The application I work uses XML for save/restore purposes. Here’s an example snippet:
<?xml version='1.0' standalone='yes'?> <itemSet> <item handle='2' attribute1='30' attribute2='blah'></item> <item handle='5' attribute1='27' attribute2='blahblah'></item> </itemSet>
I want to be able to efficiently pre-process the XML which I read in from the configuration file. In particular, I want to extract the handle values from the example configuration above.
Ideally, I need a function/method to be able to pass in an opaque XML string, and return all of the handle values in a list. For the above example, a list containing 2 and 5 would be returned.

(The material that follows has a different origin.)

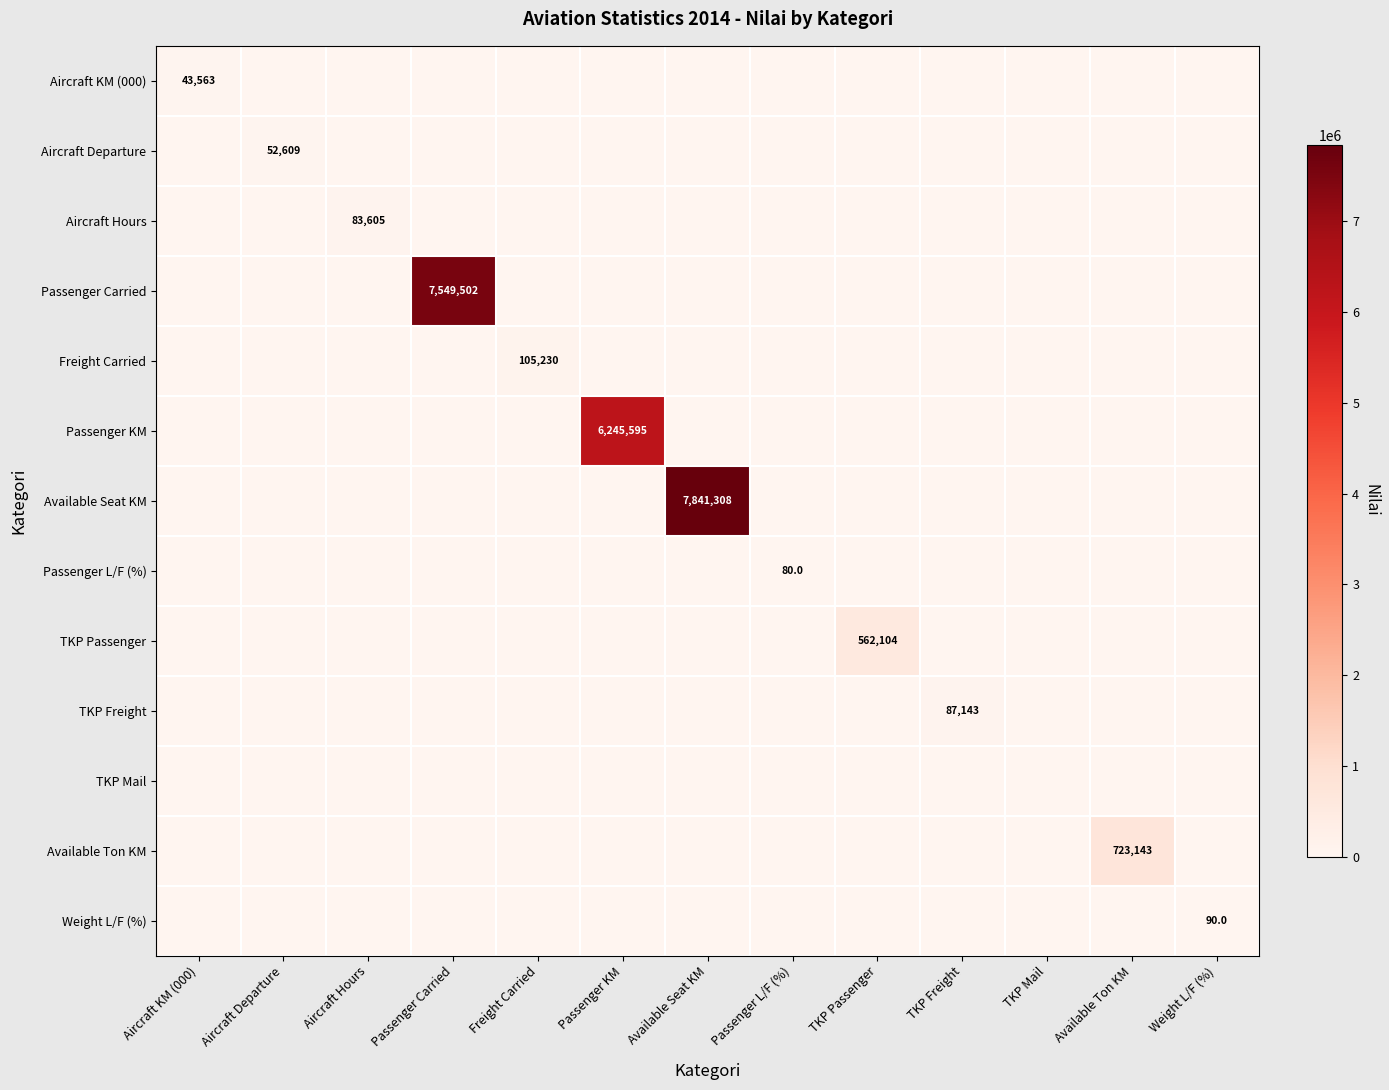

List the series in order of their peak value, lowest first.

TKP Mail, Passenger L/F (%), Weight L/F (%), Aircraft KM (000), Aircraft Departure, Aircraft Hours, TKP Freight, Freight Carried, TKP Passenger, Available Ton KM, Passenger KM, Passenger Carried, Available Seat KM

I know there’s a regular expression out there that will help, but is it the most efficient way of doing this? String manipulation can be costly, and there may be potentially 1000s of XML strings I would need to process in a configuration file.
You are looking for a stream oriented XML parser that reads each node in your XML one at a a time rather then loading the whole thing into memory.
One of the best known is the SAX – Simple API for XML
Here’s a good article describing why to use SAX and also specific of using SAX in C++.
You can think of SAX as a parser of XML that only loads the bare minimum into memory and so works well on very large XML documents. As compare to the Regex or DOM approach that will require you to load the entire document into memory.